(Beginning of Document excerpt)

Note: write-phase() should be done before currentTN++ to prevent new transaction from skipping check this transaction which is still in write phase

  1. Locking good in high-contention workloads
    • reason: with locking XACTs wait, rather than executing & aborting (optimistic would abort frequently, it is a waste of time) - Low contention is good for optimistic
    • reason: but maybe not as good as hope, since cost of getting lock is not that much worse than maintaining RS & WS, RS & WS costs

Timestamp CC

  • each XACT gets a timestamp when it starts
  • each data item X has
    • RTS(X): read timestamp of most recent read
    • WTS(X): write timestamp of most recent write

if a XACT with timestamp T wants to read X:
    if T < WTS(X):
        T aborts
    else:
        read proceeds;
        set RTS(X) = max(RTS(X), T) # because there is younger read
if XACT with timestamp T wants to write X:
    if T < RTS(X):
        T aborts
    if T < WTS(X):
        T aborts* # * can also just ignore write, XACT would proceed after it
    else:
        write proceeds;
        set WTS(X) = T

Multiversion CC

multiple version of data items

  • RTS(Xi): read timestamp of transaction Xi
  • WTS(Xi): write timestamp of transaction Xi

read of X by transaction with timestamp T

  1. find version Xi with largest write timestamp <= T (most recent write timestamp)

(End of Document excerpt)
(Beginning of Extracted data)

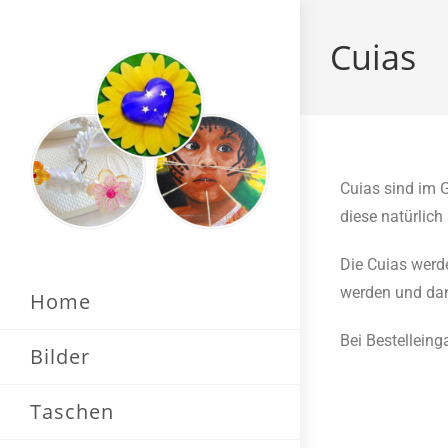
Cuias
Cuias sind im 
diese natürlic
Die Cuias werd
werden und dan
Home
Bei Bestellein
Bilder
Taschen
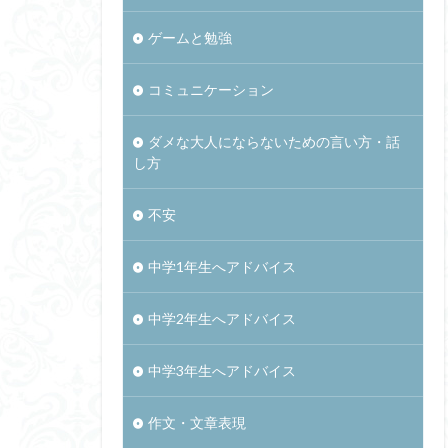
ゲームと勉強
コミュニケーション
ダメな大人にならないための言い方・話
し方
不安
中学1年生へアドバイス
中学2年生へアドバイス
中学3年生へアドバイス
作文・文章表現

(End of Extracted data)

▶ **What you need to do**
1) Update both blocks of rows by putting "Kalebassen" wherever "Cuias" appears, and change nothing else. Leave out the pictures.
2) Pick up the notes on concurrency control after their last line, "find version Xi with largest write timestamp <= T (most recent write timestamp)", and keep going.

▶ **Results for the exercise**
1)
Kalebassen
Kalebassen sind im 
diese natürlic
Die Kalebassen werd
werden und dan
Home
Bei Bestellein
Bilder
Taschen
ゲームと勉強
コミュニケーション
ダメな大人にならないための言い方・話
し方
不安
中学1年生へアドバイス
中学2年生へアドバイス
中学3年生へアドバイス
作文・文章表現

2)
    • read it & set RTS(Xi) = max(RTS(Xi), T)

Write of X by transaction with timestamp T

  1. find most recent version of Xi with WTS(Xi) < T

     if RTS(Xi) > T:
         abort
     else:
         # even if T < largest WTS(Xi)
         create new version Xj
         RTS(Xj) = WTS(Xj) = T
    
What if dirty read occurs? Read new version X, while it aborts afterwards
  • New version are “private” until transaction commits, not let others see it
  • At commit time, transaction gets a “commit-timestamp”
    • want to create new versions of updated objects with WTS = commit-timestamp (the WTS is postponed)
  • if any other T2 with commit-timestamp in (start, commit) interval of this XACT, abort (first commit wins)
    • However, Oracle insists on first locker wins
  • else commit, make updates visible
If the problem could be solved by NFA, then we can get DFA, then the algorithm

A Critique of ANSI SQL Isolation Levels

ANSI phenomena

  • P1(dirty read): T1 modifies X, T2 reads X, T1 aborts
  • P2(non-repeatable reads): T1 reads X, T2 write X, T1 re-reads X
  • P3(phantom): T1 reads data items satisfying predicate P; T2 inserts record satisfying P; T1 re-reads items satisfying P

Annotations

  • w1[x] XACT 1 writes x
  • r2[y] XACT 2 reads y
  • c1 XACT 1 commits
  • a1 XACT 1 aborts

Problems

P* is wide interpretation, is not precise English, proposed by ANSI
A* is strict interpretation
A1: dirty read: w1[x] r2[x](a1 and c2 in either order)
P1: w1[x] r2[x]((c1 or a1) and (c2 or a2) in either order)
A2: r1[x] w2[x] c2 r1[x] c1
P2: r1[x] w2[x]((c1 or a1) and (c2 or a2) in either order)
A3: r1[P] w2[y in P] c2 r1[P] c1
P3: r1[P] w2[y in P]((c1 or a1) and (c2 or a2) any order)
P0: dirty write: w1[x] w2[x]((c1 or a1) or (c2 or a2) in any order)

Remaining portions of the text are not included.